A learning model is only going to be as good as the input data inserted in the model. Hence, other reliable factors need to be tested to maximize the prediction ability of the models. Although the models were built using different validation processes, such as nested data split and tenfold cross-validation, to increase its validity, the model needs to undergo prospective validation process to verify the results before application of the model.

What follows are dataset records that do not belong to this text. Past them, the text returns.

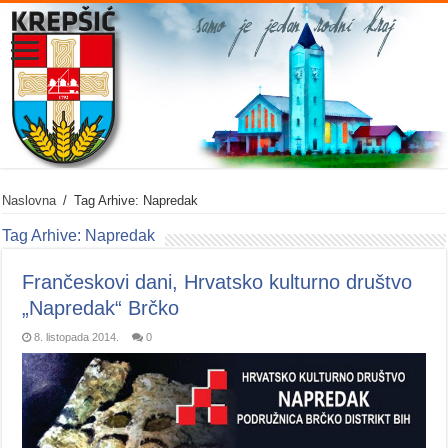
Naslovna
/
Tag Arhive: Napredak
Tag Arhive:
Napredak
Frančeskovi dani, Hrvatsko kulturno društvo
„Napredak“ Brčko
8. listopada 2014.
0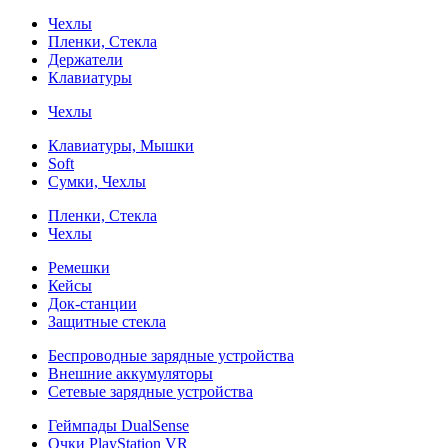
Чехлы
Пленки, Стекла
Держатели
Клавиатуры
Чехлы
Клавиатуры, Мышки
Soft
Сумки, Чехлы
Пленки, Стекла
Чехлы
Ремешки
Кейсы
Док-станции
Защитные стекла
Беспроводные зарядные устройства
Внешние аккумуляторы
Сетевые зарядные устройства
Геймпады DualSense
Очки PlayStation VR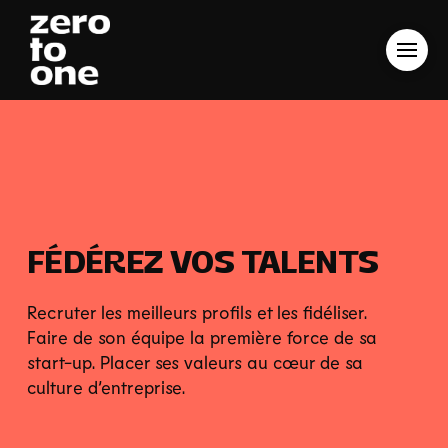
FÉDÉREZ VOS TALENTS
Recruter les meilleurs profils et les fidéliser.
Faire de son équipe la première force de sa
start-up. Placer ses valeurs au cœur de sa
culture d’entreprise.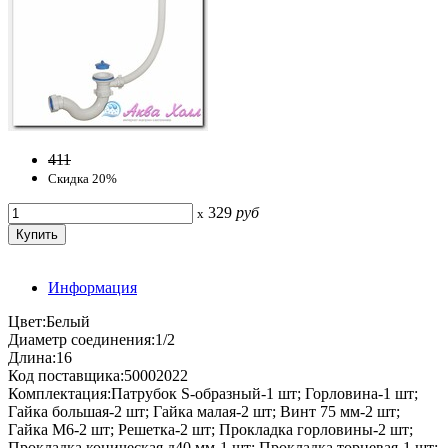
411
Скидка 20%
329
руб
x
Информация
Цвет:Белый
Диаметр соединения:1/2
Длина:16
Код поставщика:50002022
Комплектация:Патрубок S-образный-1 шт; Горловина-1 шт;
Гайка большая-2 шт; Гайка малая-2 шт; Винт 75 мм-2 шт;
Гайка М6-2 шт; Решетка-2 шт; Прокладка горловины-2 шт;
Прокладка коническая д40 мм-1 шт; Прокладка торцевая-1 шт;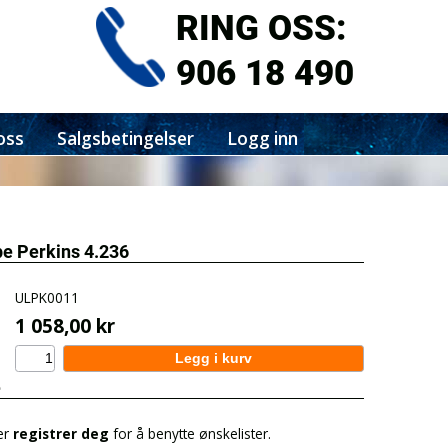
RING OSS:
906 18 490
oss
Salgsbetingelser
Logg inn
 Perkins 4.236
ULPK0011
1 058,00 kr
e
er
registrer deg
for å benytte ønskelister.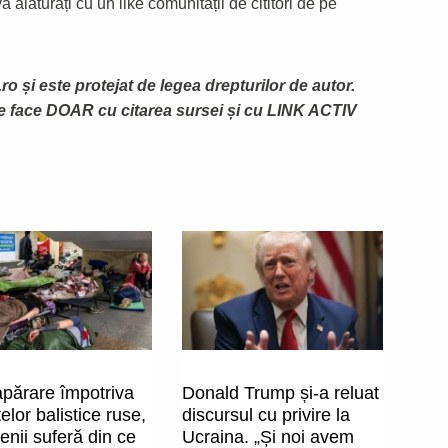
 alăturați cu un like comunității de cititori de pe
ro și este protejat de legea drepturilor de autor.
te face DOAR cu citarea sursei și cu LINK ACTIV
apărare împotriva
Donald Trump și-a reluat
elor balistice ruse,
discursul cu privire la
enii suferă din ce
Ucraina. „Și noi avem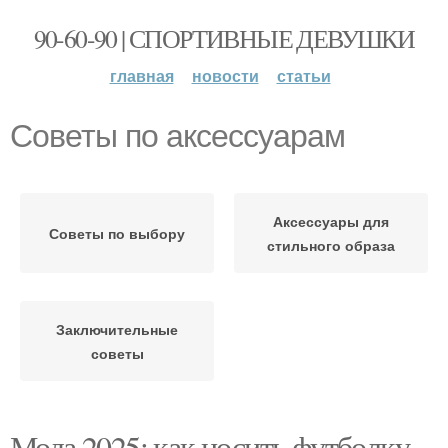
90-60-90 | СПОРТИВНЫЕ ДЕВУШКИ
главная
новости
статьи
Советы по аксессуарам
Аксессуары для
Советы по выбору
стильного образа
Заключительные
советы
Мода 2025: как носить футболку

This study has some limitations. First, its retrospective single-center methodology decreases its external validity, especially considering the high COVID-19 variability between different countries and populations. Second, this study has small number of patients with severe disease, challenging the statistical power. Third, the AI models’ diagnostic performance was tested vs. best univariate/risk-score predictors, as no other baseline prediction tools were previously reported. Hence, prospective validation is required for enabling the clinical implementation of our results.

In conclusion, artificial intelligence decision-supporting tools may serve as the “silver bullet” in the triage of confirmed COVID-19 patients, to optimize patients' allocation and personalize the surveillance and care based on the different disease course predicted for each patient. Further validation is required to enable clinical implementation of our findings.